Beyond the practical implications of our results-namely, that researchers should be very careful to avoid potential bias when testing infants’ hand preference-knowing how infants are influenced by the hand used by the adults they watch may have pedagogical and theoretical implications. From a pedagogical point of view, it is important to know how young infants are influenced by what they see in front of them, from the other’s perspective. It has been shown that when observing a new tool use skill, 18-month-old infants learn a great deal just by observing adults performing the skill, more than by spontaneously manipulating the tool themselves or even by being given an explicit demonstration [22]. In that study, the adult used the tool in front of the infants without any comment. Quite often, infants see adults do things around them from the opposite perspective. Interestingly, when teaching children a very complex new skill such as tying their shoelaces or knitting, adults tend to adopt the child’s perspective. By showing them how to perform the action from beside them, they not only induce them to use the same hand, but also create a situation where the anatomical coincides with the spatial: both the teacher’s and the child’s right hand is to the side of their body that is to the right from the child’s point of view.
From a theoretical point of view, understanding to what extent the opposite perspective induces motor resonance in terms of spatial or anatomical mirroring is considered important for questions such as body image, theory of mind, action understanding, etc. This question of perspective and imitation is hotly debated, and it has been studied in various contexts, such as explicit imitation of simple gestures, observational learning of new multi-step actions, implicit resonance effect, etc. [31-34].

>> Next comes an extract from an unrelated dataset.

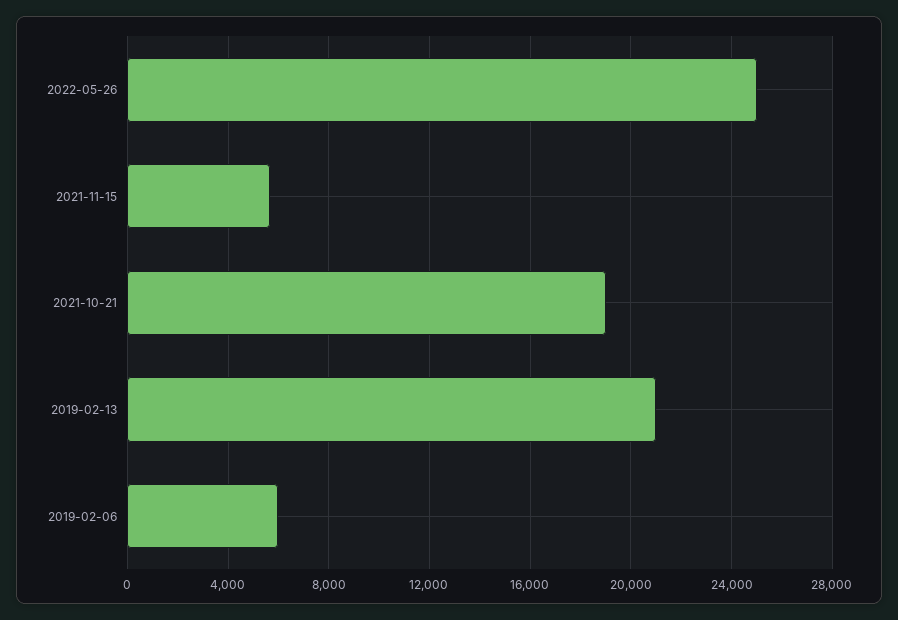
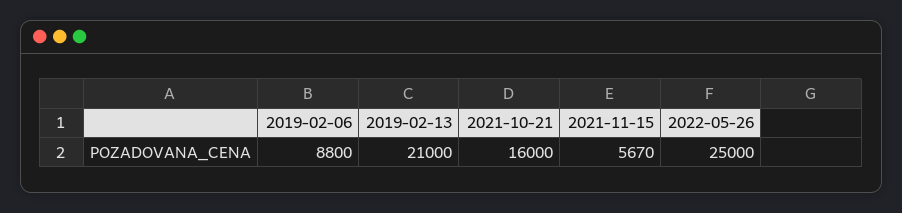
2021-10-21: 19000 -> 16000
2019-02-06: 6000 -> 8800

In conclusion, observing the experimenter writing during the session decreases infants’ expression of right-handedness. Part of the effect may reflect some motor resonance, but attentional factors might be equally important. Further studies with more infants are needed to tease apart the respective influence of the experimenter’s handedness (anatomical vs. spatial motor resonance) and of attentional bias in infants’ hand choice for grasping.
This research was supported by a French National Research Agency (ANR Agence Nationale de la Recherche) grant (number ANR-13-BSH2-0007-01).